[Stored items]
..............................
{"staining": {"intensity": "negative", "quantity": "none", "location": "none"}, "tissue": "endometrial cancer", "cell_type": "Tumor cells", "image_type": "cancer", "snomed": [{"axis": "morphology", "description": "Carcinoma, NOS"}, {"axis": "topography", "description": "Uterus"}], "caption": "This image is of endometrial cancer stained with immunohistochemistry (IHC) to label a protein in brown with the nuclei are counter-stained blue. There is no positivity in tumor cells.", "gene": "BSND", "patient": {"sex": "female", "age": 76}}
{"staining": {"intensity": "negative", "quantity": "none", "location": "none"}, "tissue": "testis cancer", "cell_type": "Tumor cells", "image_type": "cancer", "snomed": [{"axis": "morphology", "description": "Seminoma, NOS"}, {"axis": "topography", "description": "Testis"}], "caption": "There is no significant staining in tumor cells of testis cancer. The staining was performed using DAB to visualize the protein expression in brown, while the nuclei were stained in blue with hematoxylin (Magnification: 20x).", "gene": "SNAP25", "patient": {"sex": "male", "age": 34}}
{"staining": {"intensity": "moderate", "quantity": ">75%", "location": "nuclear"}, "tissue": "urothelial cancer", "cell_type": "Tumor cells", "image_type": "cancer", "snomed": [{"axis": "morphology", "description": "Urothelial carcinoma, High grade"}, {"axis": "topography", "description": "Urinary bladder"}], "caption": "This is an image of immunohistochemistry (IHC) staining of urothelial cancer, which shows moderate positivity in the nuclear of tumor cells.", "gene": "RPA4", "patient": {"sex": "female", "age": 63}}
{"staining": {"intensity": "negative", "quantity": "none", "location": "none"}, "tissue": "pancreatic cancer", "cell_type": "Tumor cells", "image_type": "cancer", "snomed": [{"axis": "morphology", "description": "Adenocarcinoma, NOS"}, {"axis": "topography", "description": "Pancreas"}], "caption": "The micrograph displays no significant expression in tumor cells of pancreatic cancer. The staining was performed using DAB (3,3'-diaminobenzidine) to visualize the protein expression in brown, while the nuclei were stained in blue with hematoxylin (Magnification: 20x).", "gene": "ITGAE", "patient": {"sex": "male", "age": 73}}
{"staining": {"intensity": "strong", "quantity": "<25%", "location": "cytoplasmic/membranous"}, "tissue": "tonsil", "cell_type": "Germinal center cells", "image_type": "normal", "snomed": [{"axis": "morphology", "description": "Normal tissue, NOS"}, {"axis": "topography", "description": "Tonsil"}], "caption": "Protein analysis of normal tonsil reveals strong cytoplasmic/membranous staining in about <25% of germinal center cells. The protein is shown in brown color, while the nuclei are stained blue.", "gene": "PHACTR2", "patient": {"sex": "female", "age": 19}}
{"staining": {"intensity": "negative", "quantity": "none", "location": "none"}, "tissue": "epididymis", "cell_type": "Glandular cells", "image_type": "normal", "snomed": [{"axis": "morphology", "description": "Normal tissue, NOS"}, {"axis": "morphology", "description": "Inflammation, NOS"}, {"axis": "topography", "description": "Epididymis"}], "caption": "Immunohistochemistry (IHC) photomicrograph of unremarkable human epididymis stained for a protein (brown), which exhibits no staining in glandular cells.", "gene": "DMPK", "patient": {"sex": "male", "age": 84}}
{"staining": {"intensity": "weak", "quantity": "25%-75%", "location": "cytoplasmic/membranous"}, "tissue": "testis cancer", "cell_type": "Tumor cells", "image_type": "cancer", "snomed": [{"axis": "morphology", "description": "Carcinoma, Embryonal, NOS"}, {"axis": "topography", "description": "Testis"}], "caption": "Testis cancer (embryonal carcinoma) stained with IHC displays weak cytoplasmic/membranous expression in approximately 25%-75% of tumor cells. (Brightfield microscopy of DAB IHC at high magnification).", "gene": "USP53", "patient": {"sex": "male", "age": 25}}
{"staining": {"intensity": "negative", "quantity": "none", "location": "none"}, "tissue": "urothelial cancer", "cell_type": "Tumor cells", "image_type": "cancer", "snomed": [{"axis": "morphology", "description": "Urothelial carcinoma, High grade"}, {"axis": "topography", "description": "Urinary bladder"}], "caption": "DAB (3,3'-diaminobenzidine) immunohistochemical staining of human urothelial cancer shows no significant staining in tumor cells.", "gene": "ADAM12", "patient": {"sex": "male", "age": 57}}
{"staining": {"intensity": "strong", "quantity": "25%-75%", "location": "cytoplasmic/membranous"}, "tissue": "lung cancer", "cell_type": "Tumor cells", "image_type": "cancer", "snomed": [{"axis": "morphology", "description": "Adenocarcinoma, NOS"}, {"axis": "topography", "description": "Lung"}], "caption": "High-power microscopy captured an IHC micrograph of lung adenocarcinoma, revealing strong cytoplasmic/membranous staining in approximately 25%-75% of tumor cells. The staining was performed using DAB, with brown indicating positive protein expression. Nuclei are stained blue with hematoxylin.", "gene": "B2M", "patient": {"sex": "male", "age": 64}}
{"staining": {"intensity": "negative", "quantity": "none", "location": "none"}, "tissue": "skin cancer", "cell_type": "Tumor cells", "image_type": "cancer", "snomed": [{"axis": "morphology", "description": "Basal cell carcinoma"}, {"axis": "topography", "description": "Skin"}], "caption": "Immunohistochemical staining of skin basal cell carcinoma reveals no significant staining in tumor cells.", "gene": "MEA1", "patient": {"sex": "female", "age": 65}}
..............................
• Exercise requirements
Set down, exactly as they appear, the lines above from the first one to the line that holds "is an image", both included, please, and no others.

• Task solution
{"staining": {"intensity": "negative", "quantity": "none", "location": "none"}, "tissue": "endometrial cancer", "cell_type": "Tumor cells", "image_type": "cancer", "snomed": [{"axis": "morphology", "description": "Carcinoma, NOS"}, {"axis": "topography", "description": "Uterus"}], "caption": "This image is of endometrial cancer stained with immunohistochemistry (IHC) to label a protein in brown with the nuclei are counter-stained blue. There is no positivity in tumor cells.", "gene": "BSND", "patient": {"sex": "female", "age": 76}}
{"staining": {"intensity": "negative", "quantity": "none", "location": "none"}, "tissue": "testis cancer", "cell_type": "Tumor cells", "image_type": "cancer", "snomed": [{"axis": "morphology", "description": "Seminoma, NOS"}, {"axis": "topography", "description": "Testis"}], "caption": "There is no significant staining in tumor cells of testis cancer. The staining was performed using DAB to visualize the protein expression in brown, while the nuclei were stained in blue with hematoxylin (Magnification: 20x).", "gene": "SNAP25", "patient": {"sex": "male", "age": 34}}
{"staining": {"intensity": "moderate", "quantity": ">75%", "location": "nuclear"}, "tissue": "urothelial cancer", "cell_type": "Tumor cells", "image_type": "cancer", "snomed": [{"axis": "morphology", "description": "Urothelial carcinoma, High grade"}, {"axis": "topography", "description": "Urinary bladder"}], "caption": "This is an image of immunohistochemistry (IHC) staining of urothelial cancer, which shows moderate positivity in the nuclear of tumor cells.", "gene": "RPA4", "patient": {"sex": "female", "age": 63}}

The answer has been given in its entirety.